Tabula Rasa

2016 - 2018

“Tabula rasa” (Latin: "blank slate") in epistemology and psychology refers to the supposed condition that empiricists attribute to the human mind before ideas have been imprinted on it by the reaction of the senses to the external world of objects. However, continental rationalism, mainly represented by French philosopher René Descartes, insisted on the primacy of so-called innate ideas placed in the human mind at birth by God.

These include mathematical principles, simple ideas, and the idea of God. Proponents of tabula rasa generally disagree with the doctrine of Innatism which holds that the mind is born already in possession of certain knowledge. In ‘An Essay Concerning Human Understanding’ (1689), the English empiricist John Locke argued for the mind’s initial resemblance to “white paper, void of all characters,” with “all the materials of reason and knowledge” derived from experience. Locke, thus, objected that there was no evidence of such pre-existing ideas in our mind.

In this series these opposing principles are subject to both cogitation and negation. Using Chinese calligraphy Xuan paper beneath linear Plexiglas; both materials become subliminal references to the mind (that at birth the mind is a "blank slate" without rules for processing data, and that data is added and rules for processing are formed solely by one's sensory experiences).

The paper, like the mind, awaits the calligrapher’s hand to engrave cognisance onto its blank surface.

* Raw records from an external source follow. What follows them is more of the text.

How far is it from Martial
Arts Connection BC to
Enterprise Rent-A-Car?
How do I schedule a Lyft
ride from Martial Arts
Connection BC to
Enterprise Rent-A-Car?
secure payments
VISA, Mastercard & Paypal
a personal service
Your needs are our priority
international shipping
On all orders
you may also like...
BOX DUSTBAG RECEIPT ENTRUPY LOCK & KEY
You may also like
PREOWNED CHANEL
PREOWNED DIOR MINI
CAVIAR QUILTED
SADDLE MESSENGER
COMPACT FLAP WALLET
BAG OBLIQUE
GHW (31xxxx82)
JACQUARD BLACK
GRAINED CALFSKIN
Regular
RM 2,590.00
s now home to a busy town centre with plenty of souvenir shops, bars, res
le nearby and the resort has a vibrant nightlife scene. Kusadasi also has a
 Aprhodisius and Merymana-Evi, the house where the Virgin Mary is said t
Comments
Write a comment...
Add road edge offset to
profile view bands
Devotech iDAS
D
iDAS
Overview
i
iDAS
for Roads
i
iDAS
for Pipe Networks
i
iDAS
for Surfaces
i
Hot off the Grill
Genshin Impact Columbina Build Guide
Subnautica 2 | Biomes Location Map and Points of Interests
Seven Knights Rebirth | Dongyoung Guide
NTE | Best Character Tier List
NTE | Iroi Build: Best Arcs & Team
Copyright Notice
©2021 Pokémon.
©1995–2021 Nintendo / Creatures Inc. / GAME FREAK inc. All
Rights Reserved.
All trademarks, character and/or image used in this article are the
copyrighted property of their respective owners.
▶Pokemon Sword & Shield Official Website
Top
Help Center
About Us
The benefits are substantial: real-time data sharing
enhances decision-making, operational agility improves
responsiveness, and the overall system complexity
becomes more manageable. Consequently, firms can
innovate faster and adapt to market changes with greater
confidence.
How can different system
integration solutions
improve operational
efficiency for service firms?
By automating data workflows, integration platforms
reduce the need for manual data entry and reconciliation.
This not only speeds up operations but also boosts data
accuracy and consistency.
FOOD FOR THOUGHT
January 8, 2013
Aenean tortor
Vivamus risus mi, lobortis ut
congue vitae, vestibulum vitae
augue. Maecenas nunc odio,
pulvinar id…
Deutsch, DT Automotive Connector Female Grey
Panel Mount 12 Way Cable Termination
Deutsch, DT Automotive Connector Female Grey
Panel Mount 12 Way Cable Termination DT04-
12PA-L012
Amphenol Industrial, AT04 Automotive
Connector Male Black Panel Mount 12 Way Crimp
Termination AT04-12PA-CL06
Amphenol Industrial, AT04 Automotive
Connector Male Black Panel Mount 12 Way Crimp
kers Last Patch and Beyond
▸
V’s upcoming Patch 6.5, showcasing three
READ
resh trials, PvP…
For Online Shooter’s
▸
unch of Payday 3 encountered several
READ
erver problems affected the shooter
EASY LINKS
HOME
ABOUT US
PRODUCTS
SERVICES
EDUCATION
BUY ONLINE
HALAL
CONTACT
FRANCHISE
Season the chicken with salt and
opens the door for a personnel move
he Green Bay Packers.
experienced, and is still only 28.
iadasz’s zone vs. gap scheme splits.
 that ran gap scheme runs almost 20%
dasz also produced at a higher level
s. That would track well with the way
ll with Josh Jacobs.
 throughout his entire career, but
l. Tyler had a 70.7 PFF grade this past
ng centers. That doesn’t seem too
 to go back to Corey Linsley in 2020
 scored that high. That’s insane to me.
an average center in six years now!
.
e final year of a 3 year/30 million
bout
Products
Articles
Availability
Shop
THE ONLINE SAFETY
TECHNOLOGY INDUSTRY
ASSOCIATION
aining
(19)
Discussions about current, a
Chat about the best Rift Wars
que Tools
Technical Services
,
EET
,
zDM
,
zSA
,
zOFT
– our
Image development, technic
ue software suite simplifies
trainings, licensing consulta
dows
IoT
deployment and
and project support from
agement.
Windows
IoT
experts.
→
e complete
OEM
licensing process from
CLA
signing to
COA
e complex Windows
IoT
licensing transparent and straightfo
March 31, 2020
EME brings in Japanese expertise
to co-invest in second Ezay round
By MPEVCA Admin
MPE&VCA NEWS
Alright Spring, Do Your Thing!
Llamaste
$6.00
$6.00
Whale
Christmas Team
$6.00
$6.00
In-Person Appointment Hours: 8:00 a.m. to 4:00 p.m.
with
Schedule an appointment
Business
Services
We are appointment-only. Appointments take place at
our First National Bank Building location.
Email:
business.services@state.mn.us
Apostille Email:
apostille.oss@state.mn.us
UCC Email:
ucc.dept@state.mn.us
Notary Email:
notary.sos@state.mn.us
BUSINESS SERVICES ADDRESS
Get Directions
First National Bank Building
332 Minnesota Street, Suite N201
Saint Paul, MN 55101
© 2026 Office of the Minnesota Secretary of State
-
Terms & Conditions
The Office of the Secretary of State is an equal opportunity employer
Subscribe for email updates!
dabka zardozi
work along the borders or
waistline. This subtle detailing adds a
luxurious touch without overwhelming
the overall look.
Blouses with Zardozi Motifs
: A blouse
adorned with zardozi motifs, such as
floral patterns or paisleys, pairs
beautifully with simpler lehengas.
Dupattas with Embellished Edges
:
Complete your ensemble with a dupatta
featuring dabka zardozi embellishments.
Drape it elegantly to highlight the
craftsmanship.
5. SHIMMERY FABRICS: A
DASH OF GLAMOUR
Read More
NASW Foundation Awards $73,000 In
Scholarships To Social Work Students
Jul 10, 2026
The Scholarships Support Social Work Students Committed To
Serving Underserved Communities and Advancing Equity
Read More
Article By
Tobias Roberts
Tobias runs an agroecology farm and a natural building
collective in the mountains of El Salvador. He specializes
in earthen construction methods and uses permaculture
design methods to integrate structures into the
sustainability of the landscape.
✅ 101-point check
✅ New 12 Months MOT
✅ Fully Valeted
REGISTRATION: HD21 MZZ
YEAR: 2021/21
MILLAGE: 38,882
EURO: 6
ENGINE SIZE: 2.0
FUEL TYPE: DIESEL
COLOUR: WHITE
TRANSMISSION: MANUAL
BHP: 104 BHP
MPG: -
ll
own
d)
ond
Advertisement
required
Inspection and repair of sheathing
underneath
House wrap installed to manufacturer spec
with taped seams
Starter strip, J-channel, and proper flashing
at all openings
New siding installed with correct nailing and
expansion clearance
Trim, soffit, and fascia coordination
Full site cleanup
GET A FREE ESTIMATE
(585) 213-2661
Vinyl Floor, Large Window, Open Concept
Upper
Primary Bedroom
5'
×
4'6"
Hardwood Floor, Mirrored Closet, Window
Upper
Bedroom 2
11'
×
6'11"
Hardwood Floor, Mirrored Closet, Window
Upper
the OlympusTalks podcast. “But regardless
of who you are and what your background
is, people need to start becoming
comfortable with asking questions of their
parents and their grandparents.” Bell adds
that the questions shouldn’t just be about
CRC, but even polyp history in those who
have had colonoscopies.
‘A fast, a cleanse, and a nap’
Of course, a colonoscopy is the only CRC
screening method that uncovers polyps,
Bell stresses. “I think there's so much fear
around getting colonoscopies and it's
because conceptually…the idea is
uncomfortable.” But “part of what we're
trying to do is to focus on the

The Plexiglas becomes the ‘lens’ that focuses the process of gradual or unconscious assimilation of ideas – yet to be imprinted. Sheets of aluminium foil and dichroic film dominate equally in this series. Whilst the calligraphy paper becomes the metaphor for a mind that absorbs, the reflective nature of the foil and the colour variations of the dichroic film symbolise an alternative conduit for cognition.